§ Source extract
Segment Open

Noble00_@reddit (OP)

GPU	MI350P	MI350X
Compute Units	128	256
Matrix Cores	512	1024
Peak Engine Clock	2200MHz	2200MHz
Memory	144GB HBM3E	288GB HBM3E
Memory Bandwidth	4TB/sec (8Gbps x 4096-bits)	8TB/sec (8Gbps x 8192-bits)
Matrix Perf (MXFP8)	2.3 PFLOPS	4.6 PFLOPS
I/O	PCIe Gen5 x16	PCIe Gen5 x16
TBP	600W (Optional: 450W)	1000W
Form Factor	PCIe CEM, 10.5-inch FHFL DS	OAM
Architecture	CDNA 4	CDNA 4

In short, AMD is not using salvaged MI350X chips for this product. Instead, they are building a smaller chip especially for use on the MI350P by leveraging the original’s use of chiplets to make a smaller chip out of the same silicon. Whereas the MI350X was built from two I/O dies (IODs) each with four accelerator complex dies (XCDs) stacked on top (for a total of 8 XCDs), the MI350P’s chip is half of that. It is a single IOD with four XCDs, which is clocked identically to the MI350X and, at peak performance figures, offers half of the performance of AMD’s modular accelerator.

Segment Closed

§ Given data
Segment Open

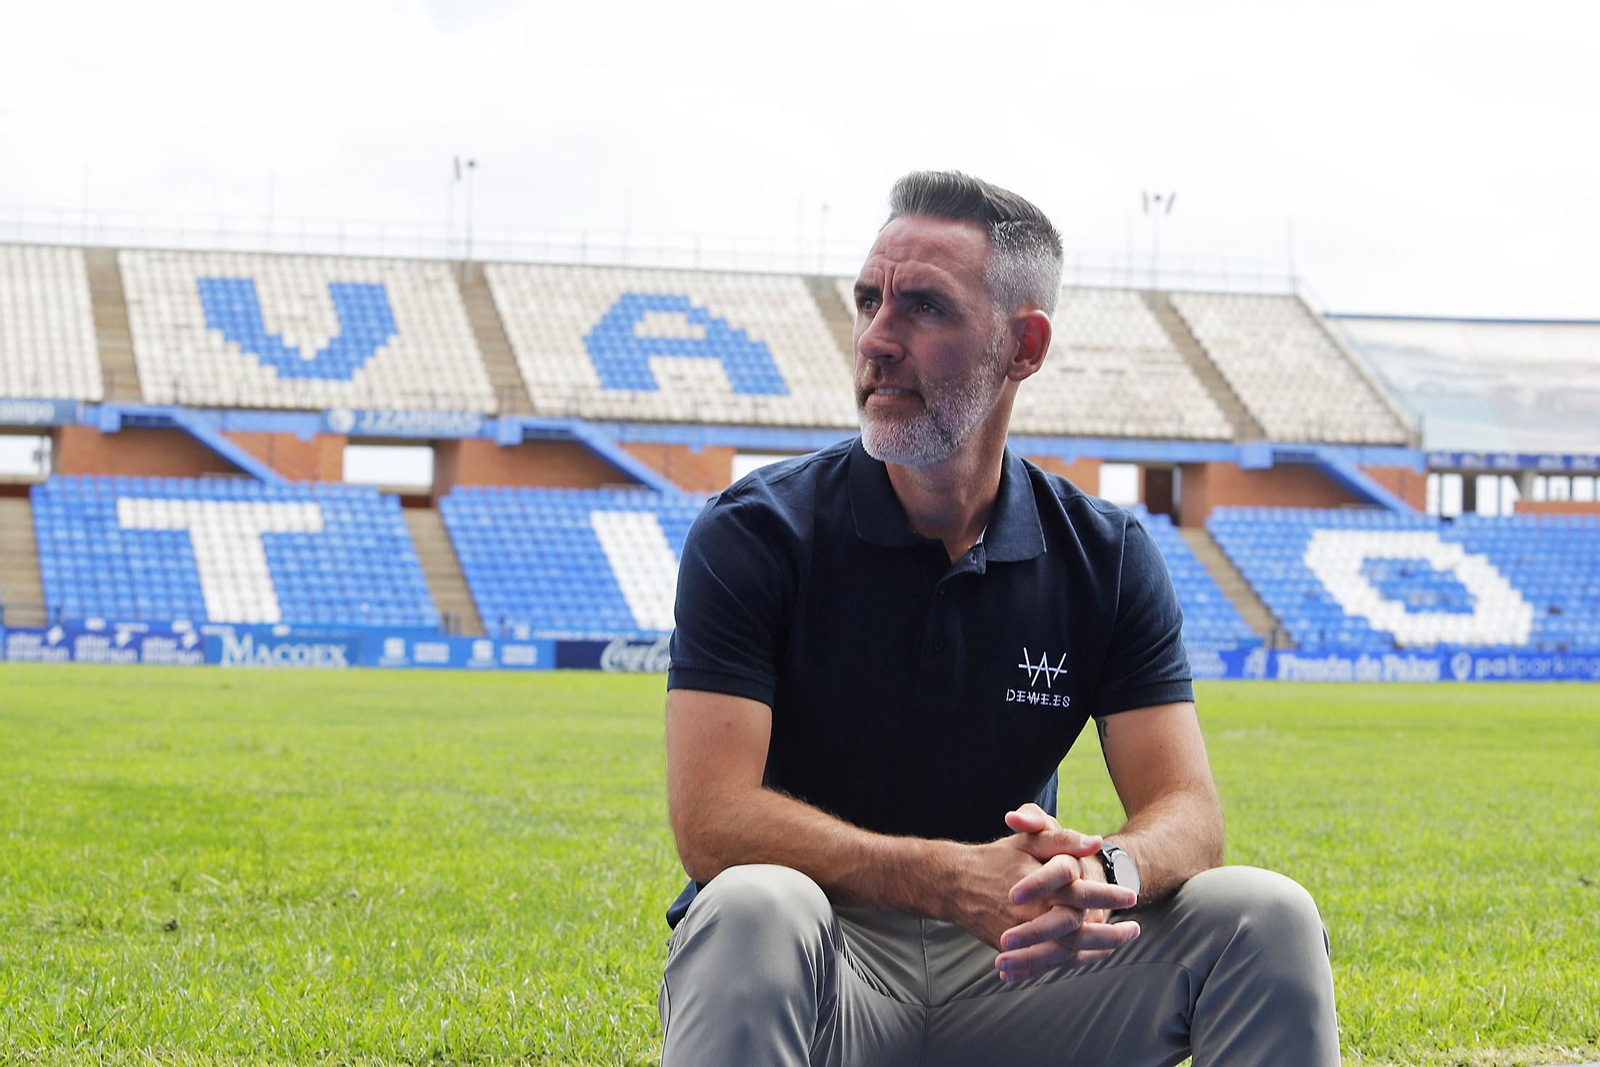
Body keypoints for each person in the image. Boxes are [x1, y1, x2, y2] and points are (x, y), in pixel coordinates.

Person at [659, 170, 1339, 1066]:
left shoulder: (1104, 552)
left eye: (925, 308)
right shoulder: (758, 530)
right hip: (826, 956)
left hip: (1020, 960)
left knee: (1266, 913)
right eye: (870, 301)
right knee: (751, 903)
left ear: (1024, 346)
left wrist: (1099, 870)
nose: (876, 339)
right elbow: (710, 819)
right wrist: (949, 878)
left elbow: (1186, 810)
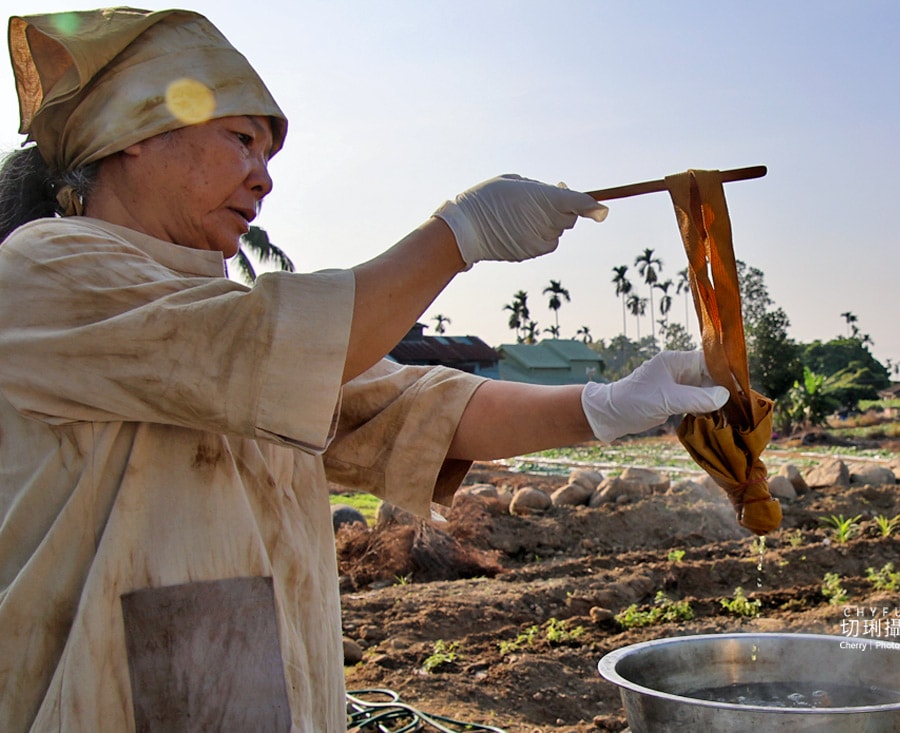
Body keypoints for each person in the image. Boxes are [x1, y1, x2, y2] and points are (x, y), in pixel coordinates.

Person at [0, 8, 730, 731]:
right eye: (242, 140)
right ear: (136, 132)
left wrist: (610, 403)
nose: (263, 180)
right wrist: (459, 235)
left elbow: (411, 406)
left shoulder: (219, 319)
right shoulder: (45, 271)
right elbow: (270, 344)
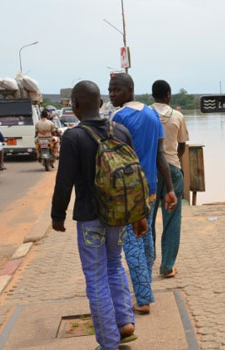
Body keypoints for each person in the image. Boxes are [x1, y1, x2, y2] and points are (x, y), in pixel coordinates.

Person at [51, 81, 145, 350]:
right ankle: (125, 323)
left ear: (75, 104)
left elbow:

Segment Closed

§ Work request 1
According to the post on the AMD MI350P, why does the MI350P deliver half the peak performance of the MI350X? Answer in one to three sentences.
§ Work request 2
Carry the post on the AMD MI350P forward from its final sentence.
The records have nothing to do with what is asked here.

§ Reply 1
The MI350P's chip is half of the MI350X's: it has a single I/O die with four accelerator complex dies, while the MI350X has two I/O dies with four accelerator complex dies each, for eight in total. Because the MI350P runs at the same clock as the MI350X, halving the silicon halves its peak performance.

§ Reply 2
Taping out half an MI350X for PCIe is a really interesting move, where AMD seems rather confident in the product. These are chiplets so I guess it does make sense if they were to bin less than ideal XCDs/IODs on a single AID. This would be a baller r/selfhosted project, but most likely for corporations that prefer in house production use (reminds me of tinyboxes). The fragmentation of ROCm on RDNA and CDNA is apparent, so I guess this pulls customers closer to the DC environment. Though, I'm pretty sure these still have to be properly maintained as this just may be another gfx target (which btw AMD doesn't have a good track record of).

[-]

Polar_Banny@reddit

Any word about FP64 (Double Precision 64-bit Floating Point) for science workloads? Thanks

[-]

SirActionhaHAA@reddit

You'd want the mi430 version of this although there ain't news about it yet.

[-]

EmergencyCucumber905@reddit

MI430 is CDNA5. CDNA4 doesn't have cut down FP64.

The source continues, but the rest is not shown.